Lo fascinante del agnosticismo aplicado al discurso político es su habilidad para permanecer perpetuamente en la zona cómoda de la duda. Como ese escéptico que nunca pone un pie en el río por temor a que Heráclito lo esté observando desde el puente, el agnóstico político flota por encima de la refriega, contemplando el caos con una sonrisa irónica. Es la actitud del crítico de cine que jamás dirigió una película, pero opina con autoridad sobre cómo debería haber terminado Casablanca.

El agnóstico político, en su pose de sofisticación, prefiere hablar de "gustos" en lugar de principios. Las luchas sociales no son más que variaciones de menú: la desigualdad es un plato fuerte para paladares ásperos, la justicia social una sopa cuyo sabor depende del condimento. Y si a uno no le apetece el brócoli de la militancia, siempre queda el refugio del postre tibio de la ambivalencia. Al fin y al cabo, como dice el refrán, "para gustos, los colores".

Sin embargo, aquí aparece la ironía: el agnosticismo político no es tan neutral como parece. Es, en realidad, el privilegio de quienes pueden permitirse observar desde lejos. Para el agnóstico, la injusticia es un espectáculo fascinante, una obra de teatro que se disfruta desde el palco, con una copa de vino en la mano y un aire de superioridad moral. Mientras tanto, los actores en el escenario –los que luchan, los que sufren, los que se comprometen– cargan con las consecuencias.

Así que, queridos agnósticos de la política, sigan disfrutando de su cómoda ambigüedad, sigan bailando entre Camus y Bola de Nieve. Pero recuerden: mientras ustedes vacilan en las alturas del escepticismo, abajo, en el fango, alguien toma decisiones que afectarán sus vidas. Y aunque esas decisiones puedan parecerles vulgares, se toman con o sin su elegante indiferencia. Porque, al final, incluso no decidir es una forma de decidir: es ceder el timón al viento y esperar que las tormentas pasen mientras citan a Nietzsche entre sorbos de café gourmet.
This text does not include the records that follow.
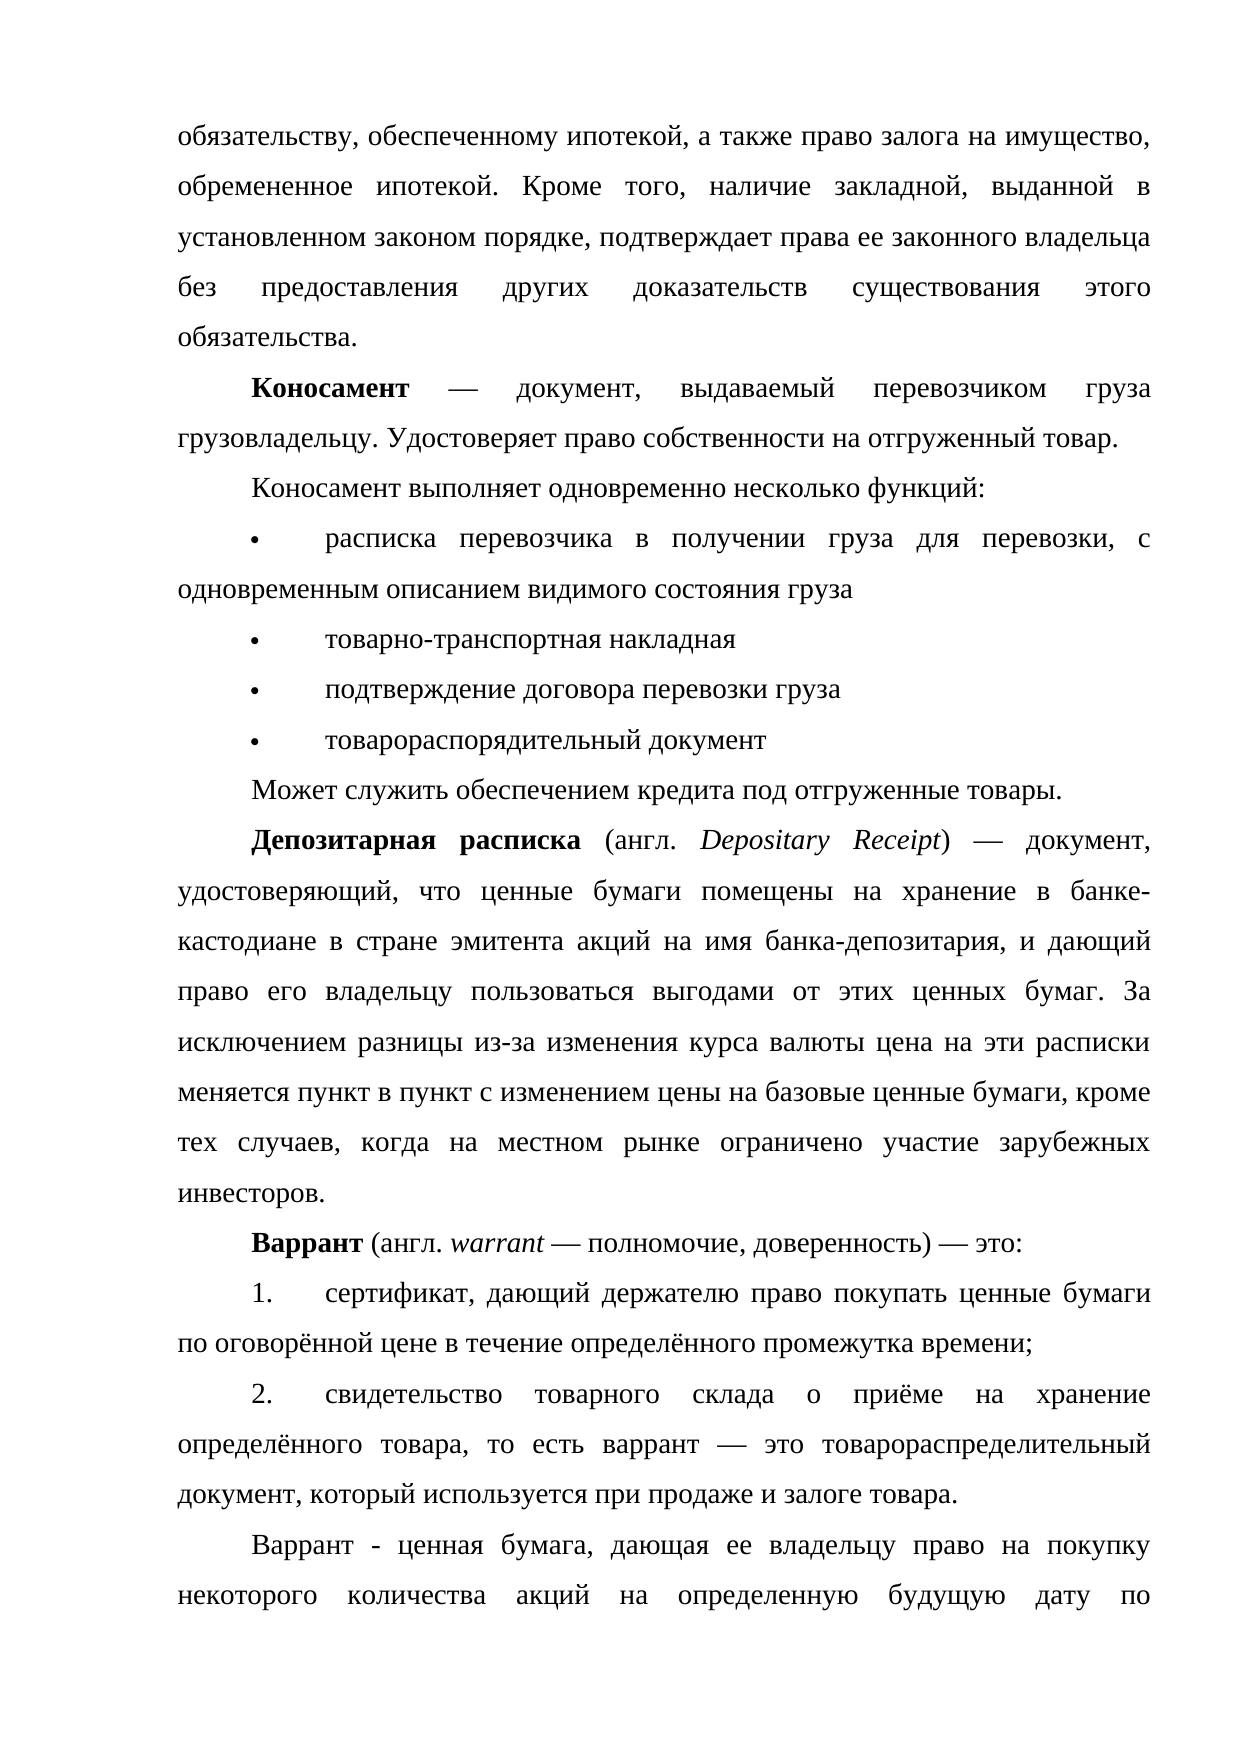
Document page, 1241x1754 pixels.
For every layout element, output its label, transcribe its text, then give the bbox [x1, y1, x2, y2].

text Варрант (англ. warrant — полномочие, доверенность) — это: [177, 1225, 1152, 1258]
text Коносамент — документ, выдаваемый перевозчиком груза грузовладельцу. Удостоверяет право собственности на отгруженный товар. [177, 370, 1152, 453]
text Может служить обеспечением кредита под отгруженные товары. [177, 772, 1152, 806]
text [177, 118, 1152, 353]
list расписка перевозчика в получении груза для перевозки, с одновременным описанием видимого состояния груза [177, 521, 1152, 604]
list подтверждение договора перевозки груза [177, 672, 1152, 705]
text Депозитарная расписка (англ. Depositary Receipt) — документ, удостоверяющий, что ценные бумаги помещены на хранение в банке-кастодиане в стране эмитента акций на имя банка-депозитария, и дающий право его владельцу пользоваться выгодами от этих ценных бумаг. За исключением разницы из-за изменения курса валюты цена на эти расписки меняется пункт в пункт с изменением цены на базовые ценные бумаги, кроме тех случаев, когда на местном рынке ограничено участие зарубежных инвесторов. [177, 822, 1152, 1208]
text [177, 1527, 1152, 1611]
list товарораспорядительный документ [177, 722, 1152, 755]
list сертификат, дающий держателю право покупать ценные бумаги по оговорённой цене в течение определённого промежутка времени; [177, 1275, 1152, 1359]
list товарно-транспортная накладная [177, 621, 1152, 655]
list свидетельство товарного склада о приёме на хранение определённого товара, то есть варрант — это товарораспределительный документ, который используется при продаже и залоге товара. [177, 1376, 1152, 1510]
text Коносамент выполняет одновременно несколько функций: [177, 470, 1152, 504]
La política, para los agnósticos como Sariol , no es más que una coreografía para clubes íntimos, un petit comité de gustos y sabores exóticos, como si discutir el precio del pan o los derechos fundamentales fuese comparable a catar un queso azul. Pero, cuidado: no sea que el queso esté demasiado añejo y, al probarlo, se topen con la incómoda realidad de que el escepticismo no llena estómagos ni equilibra balanzas de justicia.

Tal vez, en su próxima reflexión, puedan ampliar el menú y ofrecernos algo más sustancioso: un plato de compromiso, sazonado con acciones concretas y servido caliente. Porque, en política, a diferencia de su agnosticismo gourmet, la vida real no espera por filosofías indigestas.

Practico un agnosticismo que extiendo a la filosofía social, se trata de una actitud escéptica que rechaza creencias y fanatismos.